**TASK MATERIAL**.
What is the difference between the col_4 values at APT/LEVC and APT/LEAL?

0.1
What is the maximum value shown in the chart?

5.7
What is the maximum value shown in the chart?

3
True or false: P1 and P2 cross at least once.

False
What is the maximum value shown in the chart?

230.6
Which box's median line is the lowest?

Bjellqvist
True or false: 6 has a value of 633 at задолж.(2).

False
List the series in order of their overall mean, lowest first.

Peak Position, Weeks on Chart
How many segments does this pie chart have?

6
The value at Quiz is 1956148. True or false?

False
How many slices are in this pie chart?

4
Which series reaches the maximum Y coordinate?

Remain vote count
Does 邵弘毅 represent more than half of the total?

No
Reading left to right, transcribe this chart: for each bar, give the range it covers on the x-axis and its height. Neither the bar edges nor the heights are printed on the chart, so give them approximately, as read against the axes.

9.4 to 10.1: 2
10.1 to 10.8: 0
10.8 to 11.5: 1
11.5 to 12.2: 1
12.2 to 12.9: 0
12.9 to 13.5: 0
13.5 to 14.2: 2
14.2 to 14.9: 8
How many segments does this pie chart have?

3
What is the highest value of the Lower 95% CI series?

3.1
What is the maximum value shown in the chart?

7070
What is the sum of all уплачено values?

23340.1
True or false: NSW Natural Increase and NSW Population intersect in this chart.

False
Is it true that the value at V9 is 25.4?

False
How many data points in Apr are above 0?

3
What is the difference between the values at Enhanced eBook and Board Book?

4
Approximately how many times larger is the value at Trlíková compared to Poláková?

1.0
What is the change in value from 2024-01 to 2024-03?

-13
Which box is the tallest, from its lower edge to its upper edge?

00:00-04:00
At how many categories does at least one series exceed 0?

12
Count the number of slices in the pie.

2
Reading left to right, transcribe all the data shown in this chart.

**ACTION ITEM**.
Reproduce all of the items above verbatim, keeping every line and line break unchanged.

**ANSWER SPACE**.
What is the difference between the col_4 values at APT/LEVC and APT/LEAL?

0.1
What is the maximum value shown in the chart?

5.7
What is the maximum value shown in the chart?

3
True or false: P1 and P2 cross at least once.

False
What is the maximum value shown in the chart?

230.6
Which box's median line is the lowest?

Bjellqvist
True or false: 6 has a value of 633 at задолж.(2).

False
List the series in order of their overall mean, lowest first.

Peak Position, Weeks on Chart
How many segments does this pie chart have?

6
The value at Quiz is 1956148. True or false?

False
How many slices are in this pie chart?

4
Which series reaches the maximum Y coordinate?

Remain vote count
Does 邵弘毅 represent more than half of the total?

No
Reading left to right, transcribe this chart: for each bar, give the range it covers on the x-axis and its height. Neither the bar edges nor the heights are printed on the chart, so give them approximately, as read against the axes.

9.4 to 10.1: 2
10.1 to 10.8: 0
10.8 to 11.5: 1
11.5 to 12.2: 1
12.2 to 12.9: 0
12.9 to 13.5: 0
13.5 to 14.2: 2
14.2 to 14.9: 8
How many segments does this pie chart have?

3
What is the highest value of the Lower 95% CI series?

3.1
What is the maximum value shown in the chart?

7070
What is the sum of all уплачено values?

23340.1
True or false: NSW Natural Increase and NSW Population intersect in this chart.

False
Is it true that the value at V9 is 25.4?

False
How many data points in Apr are above 0?

3
What is the difference between the values at Enhanced eBook and Board Book?

4
Approximately how many times larger is the value at Trlíková compared to Poláková?

1.0
What is the change in value from 2024-01 to 2024-03?

-13
Which box is the tallest, from its lower edge to its upper edge?

00:00-04:00
At how many categories does at least one series exceed 0?

12
Count the number of slices in the pie.

2
Reading left to right, transcribe all the data shown in this chart.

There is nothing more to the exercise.